Copy out, word for word, the data that begins with the line containing "pose: elev=191.7 azim=86.7" and ends with the line containing "Dot at: (234, 350)", including both of those lines.

- [Data provided]:
::::::::

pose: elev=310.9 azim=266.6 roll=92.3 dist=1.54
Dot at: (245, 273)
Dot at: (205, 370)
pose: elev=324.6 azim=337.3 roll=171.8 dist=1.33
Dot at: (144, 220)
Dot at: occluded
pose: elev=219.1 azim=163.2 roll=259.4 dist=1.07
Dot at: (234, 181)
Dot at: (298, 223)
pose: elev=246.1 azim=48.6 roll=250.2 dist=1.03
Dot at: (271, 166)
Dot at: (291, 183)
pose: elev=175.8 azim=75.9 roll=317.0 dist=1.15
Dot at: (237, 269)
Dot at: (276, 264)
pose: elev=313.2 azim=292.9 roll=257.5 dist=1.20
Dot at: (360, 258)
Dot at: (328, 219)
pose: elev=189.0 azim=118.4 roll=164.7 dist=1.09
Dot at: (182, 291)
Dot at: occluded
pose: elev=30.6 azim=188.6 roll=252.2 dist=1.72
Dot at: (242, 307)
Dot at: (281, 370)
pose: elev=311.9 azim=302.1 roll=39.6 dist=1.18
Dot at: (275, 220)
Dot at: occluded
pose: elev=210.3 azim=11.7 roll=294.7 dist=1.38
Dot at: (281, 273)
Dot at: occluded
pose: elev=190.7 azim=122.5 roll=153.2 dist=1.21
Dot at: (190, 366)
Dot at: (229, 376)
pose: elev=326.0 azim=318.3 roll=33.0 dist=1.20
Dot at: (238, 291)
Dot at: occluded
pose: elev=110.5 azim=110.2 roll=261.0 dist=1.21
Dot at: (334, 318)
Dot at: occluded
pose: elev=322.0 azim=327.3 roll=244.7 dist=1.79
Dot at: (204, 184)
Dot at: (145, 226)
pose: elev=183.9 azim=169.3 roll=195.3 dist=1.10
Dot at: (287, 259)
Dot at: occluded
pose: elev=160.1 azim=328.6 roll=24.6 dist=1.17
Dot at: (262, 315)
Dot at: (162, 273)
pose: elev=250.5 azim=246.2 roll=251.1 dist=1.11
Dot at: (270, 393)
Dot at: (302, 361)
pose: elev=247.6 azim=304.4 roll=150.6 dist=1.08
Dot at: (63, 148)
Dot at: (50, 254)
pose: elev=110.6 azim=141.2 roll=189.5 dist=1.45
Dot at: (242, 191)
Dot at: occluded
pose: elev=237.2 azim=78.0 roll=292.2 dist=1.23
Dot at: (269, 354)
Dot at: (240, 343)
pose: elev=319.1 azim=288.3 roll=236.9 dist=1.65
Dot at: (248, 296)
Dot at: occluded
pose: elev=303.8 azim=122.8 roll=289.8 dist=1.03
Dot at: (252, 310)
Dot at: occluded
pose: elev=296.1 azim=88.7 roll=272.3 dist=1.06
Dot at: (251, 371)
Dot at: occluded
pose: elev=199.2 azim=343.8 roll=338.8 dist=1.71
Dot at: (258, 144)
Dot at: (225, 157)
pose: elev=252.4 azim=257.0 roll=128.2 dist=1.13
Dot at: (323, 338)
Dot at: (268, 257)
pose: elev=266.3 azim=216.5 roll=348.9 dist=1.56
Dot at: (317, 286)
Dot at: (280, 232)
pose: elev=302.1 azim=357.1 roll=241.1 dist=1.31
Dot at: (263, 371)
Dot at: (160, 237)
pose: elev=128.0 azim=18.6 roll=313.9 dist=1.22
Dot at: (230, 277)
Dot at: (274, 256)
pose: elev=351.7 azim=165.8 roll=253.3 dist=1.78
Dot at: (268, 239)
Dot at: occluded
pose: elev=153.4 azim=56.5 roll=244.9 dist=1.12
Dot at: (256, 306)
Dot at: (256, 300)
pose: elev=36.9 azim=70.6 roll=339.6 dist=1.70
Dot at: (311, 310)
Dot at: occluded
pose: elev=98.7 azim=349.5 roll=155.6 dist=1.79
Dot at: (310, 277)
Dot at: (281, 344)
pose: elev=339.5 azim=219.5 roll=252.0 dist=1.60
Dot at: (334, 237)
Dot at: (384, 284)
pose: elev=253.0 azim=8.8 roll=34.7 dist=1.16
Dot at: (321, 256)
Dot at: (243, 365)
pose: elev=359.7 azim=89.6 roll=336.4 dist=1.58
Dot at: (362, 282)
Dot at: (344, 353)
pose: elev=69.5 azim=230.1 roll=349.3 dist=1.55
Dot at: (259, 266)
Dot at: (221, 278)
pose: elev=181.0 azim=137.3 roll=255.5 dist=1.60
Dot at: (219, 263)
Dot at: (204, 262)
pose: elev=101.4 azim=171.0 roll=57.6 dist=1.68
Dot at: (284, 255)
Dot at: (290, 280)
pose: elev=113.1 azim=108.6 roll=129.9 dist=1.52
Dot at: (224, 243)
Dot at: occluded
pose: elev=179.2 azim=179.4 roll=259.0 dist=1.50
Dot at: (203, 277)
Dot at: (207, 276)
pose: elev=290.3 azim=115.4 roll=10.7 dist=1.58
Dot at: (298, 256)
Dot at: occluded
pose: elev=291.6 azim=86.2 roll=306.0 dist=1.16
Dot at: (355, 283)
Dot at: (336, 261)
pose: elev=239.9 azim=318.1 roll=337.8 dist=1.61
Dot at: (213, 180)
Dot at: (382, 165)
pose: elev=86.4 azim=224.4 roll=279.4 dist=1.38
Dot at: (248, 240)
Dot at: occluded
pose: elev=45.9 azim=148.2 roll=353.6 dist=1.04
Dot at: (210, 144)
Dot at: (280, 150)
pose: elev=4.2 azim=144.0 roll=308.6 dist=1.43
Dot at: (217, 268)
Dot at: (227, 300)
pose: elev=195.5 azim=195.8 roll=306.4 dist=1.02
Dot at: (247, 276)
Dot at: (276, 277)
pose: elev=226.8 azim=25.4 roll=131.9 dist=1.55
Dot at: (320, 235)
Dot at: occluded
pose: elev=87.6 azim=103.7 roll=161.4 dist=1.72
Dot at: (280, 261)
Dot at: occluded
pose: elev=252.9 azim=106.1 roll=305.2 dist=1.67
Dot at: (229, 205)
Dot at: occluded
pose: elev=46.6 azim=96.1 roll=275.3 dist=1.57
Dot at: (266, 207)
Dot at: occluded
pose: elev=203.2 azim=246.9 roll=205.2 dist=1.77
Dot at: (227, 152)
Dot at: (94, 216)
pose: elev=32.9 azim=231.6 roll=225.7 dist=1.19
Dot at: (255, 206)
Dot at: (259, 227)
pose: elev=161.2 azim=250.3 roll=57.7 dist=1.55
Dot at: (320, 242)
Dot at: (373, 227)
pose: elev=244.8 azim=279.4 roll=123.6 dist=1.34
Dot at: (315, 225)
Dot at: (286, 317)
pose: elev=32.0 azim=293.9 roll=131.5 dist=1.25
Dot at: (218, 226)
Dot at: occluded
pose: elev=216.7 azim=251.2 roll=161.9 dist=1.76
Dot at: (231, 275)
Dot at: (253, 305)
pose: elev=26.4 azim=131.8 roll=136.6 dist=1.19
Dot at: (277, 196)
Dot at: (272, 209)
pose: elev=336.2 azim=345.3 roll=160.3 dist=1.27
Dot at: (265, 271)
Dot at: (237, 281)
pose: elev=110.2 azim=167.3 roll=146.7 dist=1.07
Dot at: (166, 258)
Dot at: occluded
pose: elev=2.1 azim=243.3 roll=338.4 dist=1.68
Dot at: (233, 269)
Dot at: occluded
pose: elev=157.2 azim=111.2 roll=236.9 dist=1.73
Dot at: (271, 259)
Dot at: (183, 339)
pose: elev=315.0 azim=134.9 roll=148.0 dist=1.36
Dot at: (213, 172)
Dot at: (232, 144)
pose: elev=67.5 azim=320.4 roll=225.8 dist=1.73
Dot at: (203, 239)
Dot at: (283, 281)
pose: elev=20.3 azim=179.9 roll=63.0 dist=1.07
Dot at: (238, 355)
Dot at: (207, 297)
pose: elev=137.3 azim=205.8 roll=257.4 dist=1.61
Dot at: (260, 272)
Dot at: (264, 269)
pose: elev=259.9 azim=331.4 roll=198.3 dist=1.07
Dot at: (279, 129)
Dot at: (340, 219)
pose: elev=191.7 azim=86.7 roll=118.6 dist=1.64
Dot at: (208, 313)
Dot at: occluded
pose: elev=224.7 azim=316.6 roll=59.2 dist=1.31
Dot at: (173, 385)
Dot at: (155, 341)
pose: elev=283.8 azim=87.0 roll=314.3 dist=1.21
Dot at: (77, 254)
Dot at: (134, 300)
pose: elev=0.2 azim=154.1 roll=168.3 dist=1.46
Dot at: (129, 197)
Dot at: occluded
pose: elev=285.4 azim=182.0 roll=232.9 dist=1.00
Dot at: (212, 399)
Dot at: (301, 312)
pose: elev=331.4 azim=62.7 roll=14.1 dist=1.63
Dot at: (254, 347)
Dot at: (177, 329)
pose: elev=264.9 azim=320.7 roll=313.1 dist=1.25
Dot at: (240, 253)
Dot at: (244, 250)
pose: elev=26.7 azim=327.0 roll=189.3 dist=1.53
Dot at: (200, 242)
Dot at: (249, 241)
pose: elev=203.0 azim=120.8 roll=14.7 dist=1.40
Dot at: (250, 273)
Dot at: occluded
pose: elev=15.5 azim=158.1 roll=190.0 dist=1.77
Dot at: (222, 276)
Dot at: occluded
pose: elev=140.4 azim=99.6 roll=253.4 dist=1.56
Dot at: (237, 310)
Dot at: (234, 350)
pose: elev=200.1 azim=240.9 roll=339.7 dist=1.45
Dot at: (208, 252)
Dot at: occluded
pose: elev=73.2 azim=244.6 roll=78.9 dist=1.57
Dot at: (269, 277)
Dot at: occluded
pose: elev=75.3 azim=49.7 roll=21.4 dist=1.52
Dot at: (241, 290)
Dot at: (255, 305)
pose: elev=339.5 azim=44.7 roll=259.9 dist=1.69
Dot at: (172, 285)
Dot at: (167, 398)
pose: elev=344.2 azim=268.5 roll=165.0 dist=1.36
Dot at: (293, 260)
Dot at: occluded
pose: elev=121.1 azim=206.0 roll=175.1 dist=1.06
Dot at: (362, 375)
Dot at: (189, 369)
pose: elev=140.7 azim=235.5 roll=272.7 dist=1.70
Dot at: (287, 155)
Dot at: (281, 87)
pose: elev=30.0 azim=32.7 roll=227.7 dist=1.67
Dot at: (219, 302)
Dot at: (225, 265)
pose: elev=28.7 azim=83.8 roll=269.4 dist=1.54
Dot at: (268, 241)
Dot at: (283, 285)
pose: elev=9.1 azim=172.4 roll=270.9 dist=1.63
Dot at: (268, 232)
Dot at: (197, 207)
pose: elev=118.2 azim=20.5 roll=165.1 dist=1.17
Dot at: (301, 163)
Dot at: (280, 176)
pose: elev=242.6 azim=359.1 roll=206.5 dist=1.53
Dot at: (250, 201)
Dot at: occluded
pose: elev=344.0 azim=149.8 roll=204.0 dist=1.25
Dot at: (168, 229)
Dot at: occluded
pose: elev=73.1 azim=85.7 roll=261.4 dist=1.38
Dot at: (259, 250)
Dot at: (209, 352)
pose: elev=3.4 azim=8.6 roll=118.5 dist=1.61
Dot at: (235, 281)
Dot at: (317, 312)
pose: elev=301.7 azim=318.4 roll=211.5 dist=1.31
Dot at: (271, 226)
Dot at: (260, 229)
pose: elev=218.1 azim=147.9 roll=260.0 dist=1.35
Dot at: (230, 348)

::::::::

- [Answer to the task]:
pose: elev=191.7 azim=86.7 roll=118.6 dist=1.64
Dot at: (208, 313)
Dot at: occluded
pose: elev=224.7 azim=316.6 roll=59.2 dist=1.31
Dot at: (173, 385)
Dot at: (155, 341)
pose: elev=283.8 azim=87.0 roll=314.3 dist=1.21
Dot at: (77, 254)
Dot at: (134, 300)
pose: elev=0.2 azim=154.1 roll=168.3 dist=1.46
Dot at: (129, 197)
Dot at: occluded
pose: elev=285.4 azim=182.0 roll=232.9 dist=1.00
Dot at: (212, 399)
Dot at: (301, 312)
pose: elev=331.4 azim=62.7 roll=14.1 dist=1.63
Dot at: (254, 347)
Dot at: (177, 329)
pose: elev=264.9 azim=320.7 roll=313.1 dist=1.25
Dot at: (240, 253)
Dot at: (244, 250)
pose: elev=26.7 azim=327.0 roll=189.3 dist=1.53
Dot at: (200, 242)
Dot at: (249, 241)
pose: elev=203.0 azim=120.8 roll=14.7 dist=1.40
Dot at: (250, 273)
Dot at: occluded
pose: elev=15.5 azim=158.1 roll=190.0 dist=1.77
Dot at: (222, 276)
Dot at: occluded
pose: elev=140.4 azim=99.6 roll=253.4 dist=1.56
Dot at: (237, 310)
Dot at: (234, 350)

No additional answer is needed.